With ITR-2 now available for the assessment year 2026-27, taxpayers with investment portfolios must navigate a significantly changed landscape. If you earned income from the stock market, sold a property, or traded in crypto—and you do not have business or professional income—this is your mandatory filing path.
Here is a breakdown of how to report your gains effectively.
1. The First Step: Verification, Not Just Filing
Before you even touch the capital gains schedule, you must download and review your AIS (Annual Information Statement) and Form 26AS. By June 15th, these documents are typically fully updated with your TDS/TCS details and high-value transactions reported by brokers and registrars. Ensure your internal records match these statements to avoid discrepancies.
2. Reporting Stock Market & Mutual Fund Gains
Reporting shares and mutual funds has become more structured. You generally need your consolidated “Capital Gains Statement” from your broker (like Zerodha).
- Short-Term Capital Gains (STCG): For shares held up to 12 months, you report the consolidated sale and purchase values. Important: You can deduct transfer expenses, but you cannot deduct Security Transaction Tax (STT).
- Long-Term Capital Gains (LTCG): If you held shares for more than 12 months, you must use Schedule 112A.
- For shares bought after January 31, 2018, you can report consolidated data.
- For shares bought before January 31, 2018, detailed scrip-wise data is mandatory.
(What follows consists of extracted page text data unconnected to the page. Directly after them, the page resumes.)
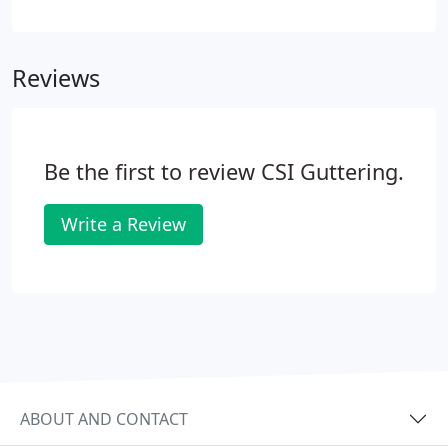
experience gives our customers piece of mind. If
you're a business or home owner in Charlottesville,
you understand that having a roofing problem
Reviews
needs to be addressed quickly.
Be the first to review CSI Guttering.
Write a Review
ABOUT AND CONTACT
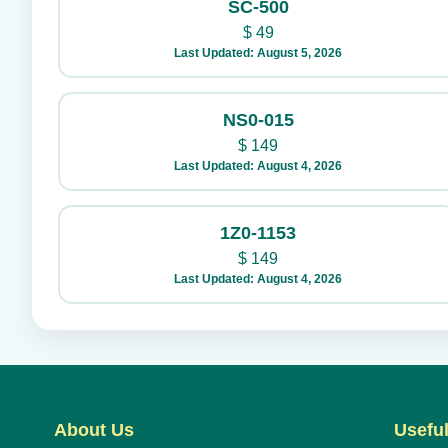
SC-500
$
49
Last Updated: August 5, 2026
NS0-015
$
149
Last Updated: August 4, 2026
1Z0-1153
$
149
Last Updated: August 4, 2026
About Us
Useful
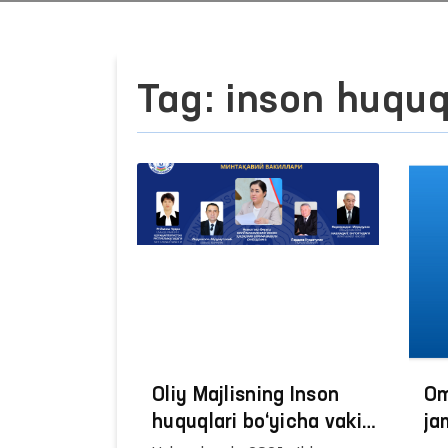
Tag: inson huquq
Oliy Majlisning Inson
Om
huquqlari bo‘yicha vakili
ja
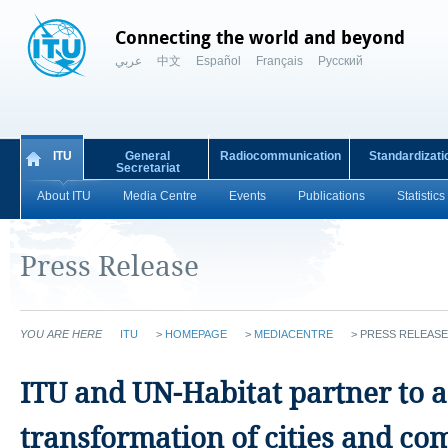
Connecting the world and beyond
عربي
中文
Español
Français
Русский
ITU
General
Radiocommunication
Standardizati
Secretariat
About ITU
Media Centre
Events
Publications
Statistics
Press Release
YOU ARE HERE
ITU
>
HOMEPAGE
>
MEDIACENTRE
>
PRESS RELEASE
ITU and UN-Habitat partner to ac
transformation of cities and c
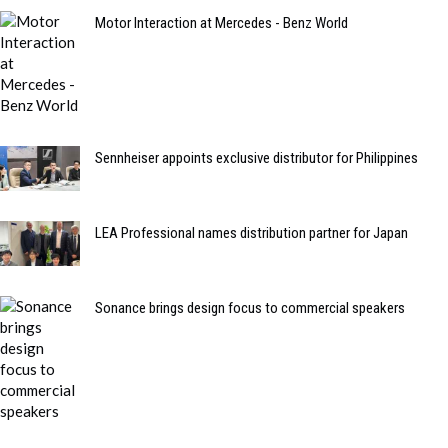
Motor Interaction at Mercedes - Benz World
Sennheiser appoints exclusive distributor for Philippines
LEA Professional names distribution partner for Japan
Sonance brings design focus to commercial speakers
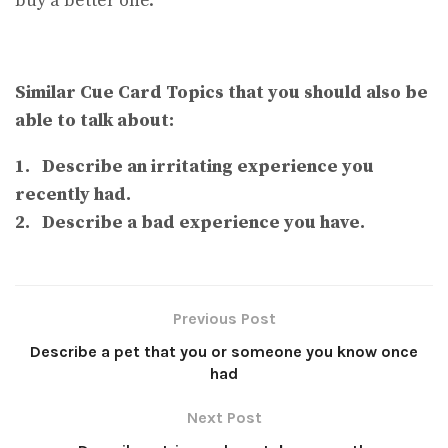
buy a better one.
Similar Cue Card Topics that you should also be
able to talk about:
1. Describe an irritating experience you
recently had.
2. Describe a bad experience you have.
Previous Post
Describe a pet that you or someone you know once
had
Next Post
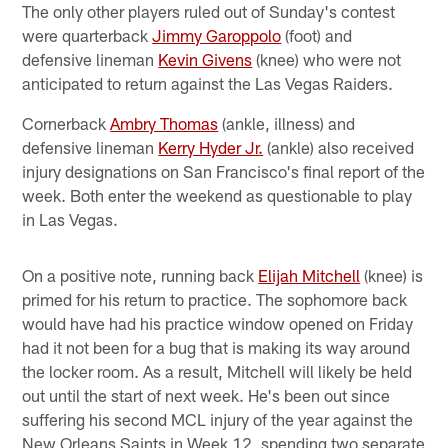
The only other players ruled out of Sunday's contest
were quarterback
Jimmy Garoppolo
(foot) and
defensive lineman
Kevin Givens
(knee) who were not
anticipated to return against the Las Vegas Raiders.
Cornerback
Ambry Thomas
(ankle, illness) and
defensive lineman
Kerry Hyder Jr.
(ankle) also received
injury designations on San Francisco's final report of the
week. Both enter the weekend as questionable to play
in Las Vegas.
On a positive note, running back
Elijah Mitchell
(knee) is
primed for his return to practice. The sophomore back
would have had his practice window opened on Friday
had it not been for a bug that is making its way around
the locker room. As a result, Mitchell will likely be held
out until the start of next week. He's been out since
suffering his second MCL injury of the year against the
New Orleans Saints in Week 12, spending two separate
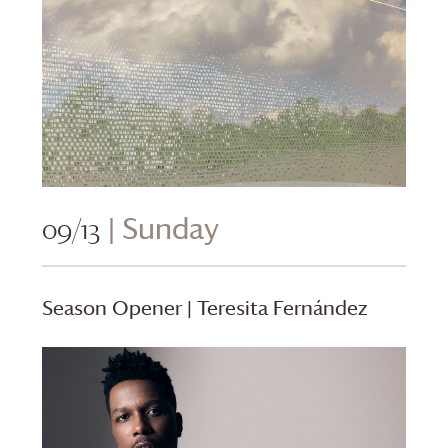
09/13
| Sunday
Season Opener | Teresita Fernández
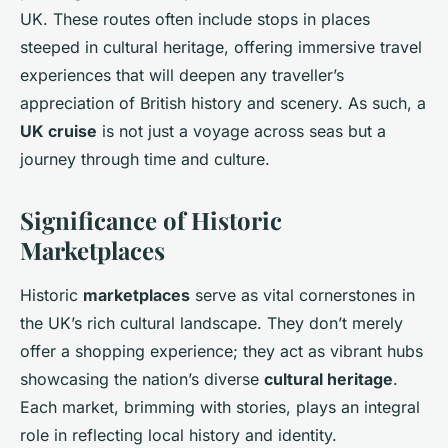
UK. These routes often include stops in places
steeped in cultural heritage, offering immersive travel
experiences that will deepen any traveller’s
appreciation of British history and scenery. As such, a
UK cruise
is not just a voyage across seas but a
journey through time and culture.
Significance of Historic
Marketplaces
Historic
marketplaces
serve as vital cornerstones in
the UK’s rich cultural landscape. They don’t merely
offer a shopping experience; they act as vibrant hubs
showcasing the nation’s diverse
cultural heritage
.
Each market, brimming with stories, plays an integral
role in reflecting local history and identity.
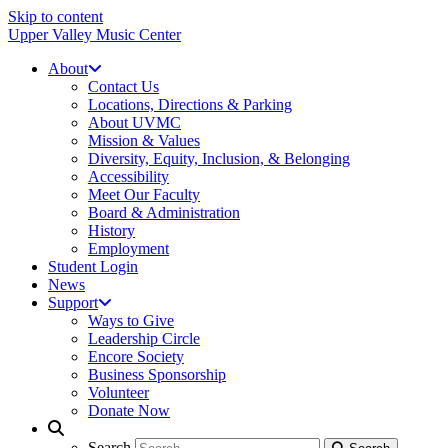
Skip to content
Upper Valley Music Center
About
Contact Us
Locations, Directions & Parking
About UVMC
Mission & Values
Diversity, Equity, Inclusion, & Belonging
Accessibility
Meet Our Faculty
Board & Administration
History
Employment
Student Login
News
Support
Ways to Give
Leadership Circle
Encore Society
Business Sponsorship
Volunteer
Donate Now
Search
Search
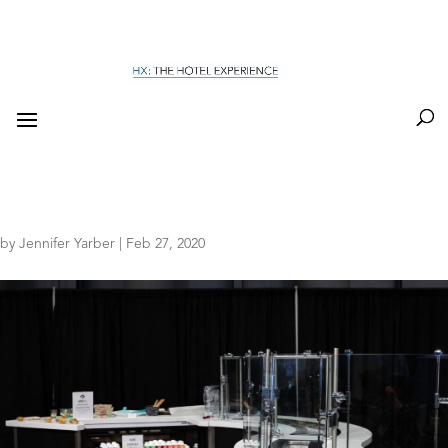
by
Jennifer Yarber
|
Feb 27, 2020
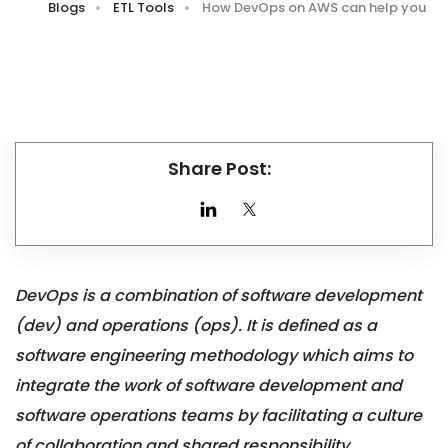
Blogs
ETL Tools
How DevOps on AWS can help you
Share Post:
DevOps is a combination of software development
(dev) and operations (ops). It is defined as a
software engineering methodology which aims to
integrate the work of software development and
software operations teams by facilitating a culture
of collaboration and shared responsibility.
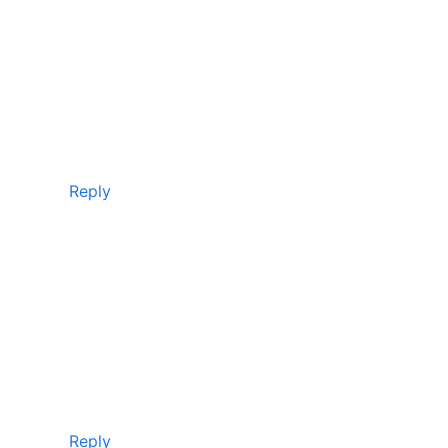
Reply
Reply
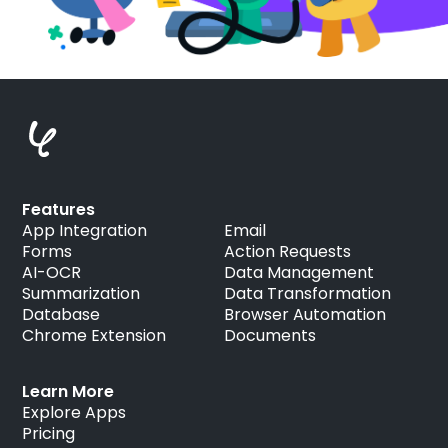
Features
App Integration
Email
Forms
Action Requests
AI-OCR
Data Management
Summarization
Data Transformation
Database
Browser Automation
Chrome Extension
Documents
Learn More
Explore Apps
Pricing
- Remember, there is an exemption of up to ₹1,25,000 on LTCG from the stock market; tax is charged at 12.5% on the excess.
3. Real Estate: The New Indexation Rules
Reporting property sales (Land and Buildings) is now more complex due to the recent law changes.
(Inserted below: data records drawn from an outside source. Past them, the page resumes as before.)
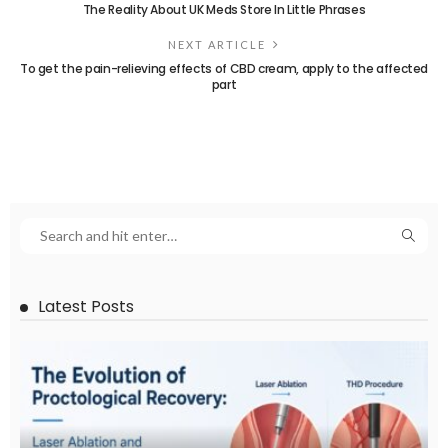
The Reality About UK Meds Store In Little Phrases
NEXT ARTICLE
To get the pain-relieving effects of CBD cream, apply to the affected
part
Latest Posts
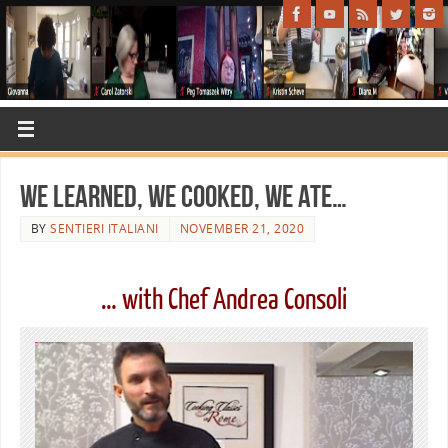
We learned, we cooked, we ate…
BY
SENTIERI ITALIANI
NOVEMBER 21, 2020
… with Chef Andrea Consoli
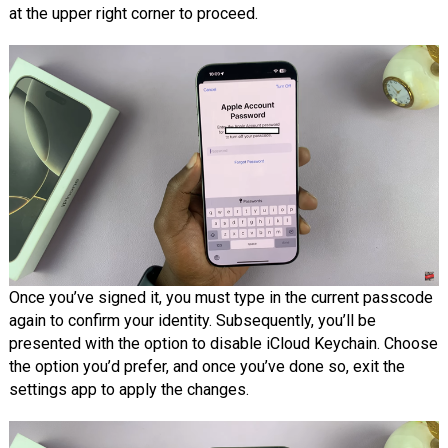
at the upper right corner to proceed.
Once you’ve signed it, you must type in the current passcode
again to confirm your identity. Subsequently, you’ll be
presented with the option to disable iCloud Keychain. Choose
the option you’d prefer, and once you’ve done so, exit the
settings app to apply the changes.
- Holding Period: 24 months or less is considered short-term; beyond that is long-term.
- Tax Calculation: For long-term gains, indexation has been largely removed, and a flat 12.5% rate applies.
- The Benefit for Older Properties: If you acquired property before July 23, 2024, the ITR system will automatically calculate the tax using both the old method (20% with indexation) and the new method (12.5% without indexation) and allow you to pay the lower amount.
- Mandatory Details: You must provide the buyer’s details (Name and PAN/Aadhaar) and the Stamp Duty Value of the property.
4. Virtual Digital Assets (Crypto & NFTs)
If you traded in “Virtual Digital Assets” (VDA), you must report them in Schedule VDA.
- The Catch: You only report the cost of acquisition and the sale price.
- No Deductions: You cannot claim any expenses or set off any losses from crypto against other income.
5. Don’t Forget the Quarterly Break-up (Table F)
A common mistake is ignoring Table F (Information about Accrual/Receipt of Capital Gains). You are required to break down your capital gains into quarterly periods. This data must match the figures in your Schedule BFLA (Brought Forward Loss Allowance). Filling this correctly is essential if you want to avoid interest penalties under Section 234C.
6. Carrying Forward Losses
If you have incurred losses this year or have losses from previous years, ensure they are correctly entered in the Schedule for Details of Losses. If you fail to carry them forward in the current year’s return, you lose the right to set them off against future profits.
Note: If your total income exceeds ₹1 Crore, you have the additional responsibility of filling out the Schedule for Assets and Liabilities.